- [Selection]:
----------------------------------------
Even though I didn't watch many Disney movies as a kid, I certainly knew of them. I knew most of the princess movies, and I knew the plot of at least a dozen others. I wasn't really a princess kind of girl, but my favourite princesses were Jasmine and Mulan — because they were the only two non-white princess-like figures in the Disney universe. Mulan technically wasn't a princess, but I had slim pickings as an Asian girl.

I didn't know that Aladdin carried serious Orientalist undertones, or that Walt Disney was deeply racist, and that these attitudes of his inevitably made their way into his work. I don't think many kids were made aware of these thing — all in the name of avoiding difficult conversations, or adults deciding that these issues weren't worth explaining to children.

But the world has changed. The release of Disney's streaming service, Disney+, is now allowing a new generation of children to experience the 'magic of Disney'. However, many have noticed a small addition to the beginning of some of Disney's most beloved movies. 'This program is presented as originally created. It may contain outdated cultural depictions,' reads the warning attached to films like Lady and the Tramp, The Jungle Book and Dumbo.

Such an acknowledgement is a step in the right direction, but doesn't go quite far enough. The statement seems generic and vague, as if to make viewers skim over it to get to the movie itself.
----------------------------------------
- [Records provided]:
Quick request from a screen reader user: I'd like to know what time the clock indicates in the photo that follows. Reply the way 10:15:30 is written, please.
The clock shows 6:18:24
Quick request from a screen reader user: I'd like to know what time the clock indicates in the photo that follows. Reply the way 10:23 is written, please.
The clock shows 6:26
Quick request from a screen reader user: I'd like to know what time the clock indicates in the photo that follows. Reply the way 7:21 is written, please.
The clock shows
----------------------------------------
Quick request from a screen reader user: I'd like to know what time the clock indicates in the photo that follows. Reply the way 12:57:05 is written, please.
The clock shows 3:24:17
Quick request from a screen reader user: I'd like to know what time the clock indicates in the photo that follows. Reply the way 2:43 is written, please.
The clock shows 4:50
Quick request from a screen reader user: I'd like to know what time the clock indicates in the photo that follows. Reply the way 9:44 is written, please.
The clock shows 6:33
----------------------------------------
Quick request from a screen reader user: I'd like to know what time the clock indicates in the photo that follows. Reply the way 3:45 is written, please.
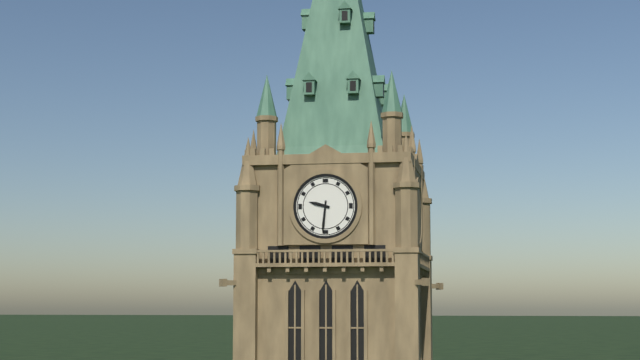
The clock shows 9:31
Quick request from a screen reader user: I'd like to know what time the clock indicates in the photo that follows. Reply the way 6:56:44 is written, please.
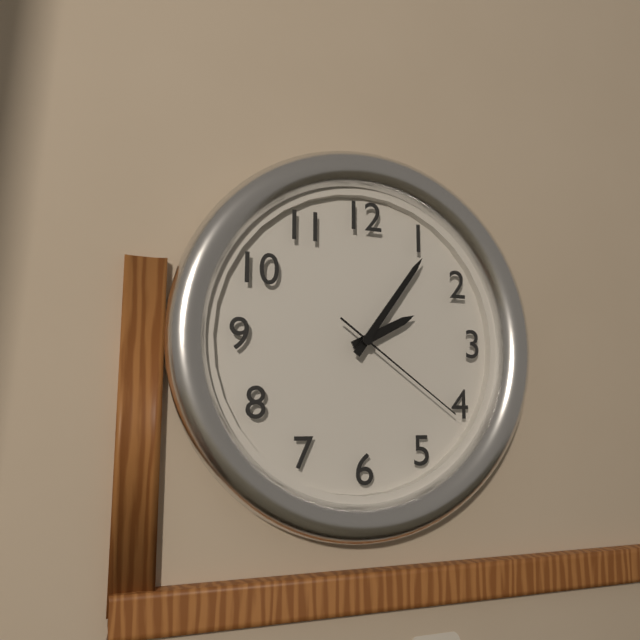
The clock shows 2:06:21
----------------------------------------
- [Your tasks]:
a: Please reproduce the Disney passage word for word, starting at "I didn't know" and ending at "Jungle Book and Dumbo.".
b: In the Disney passage, which three films are named as carrying the warning about outdated cultural depictions?

- [Answers]:
a:
I didn't know that Aladdin carried serious Orientalist undertones, or that Walt Disney was deeply racist, and that these attitudes of his inevitably made their way into his work. I don't think many kids were made aware of these thing — all in the name of avoiding difficult conversations, or adults deciding that these issues weren't worth explaining to children.

But the world has changed. The release of Disney's streaming service, Disney+, is now allowing a new generation of children to experience the 'magic of Disney'. However, many have noticed a small addition to the beginning of some of Disney's most beloved movies. 'This program is presented as originally created. It may contain outdated cultural depictions,' reads the warning attached to films like Lady and the Tramp, The Jungle Book and Dumbo.

b: Lady and the Tramp, The Jungle Book and Dumbo.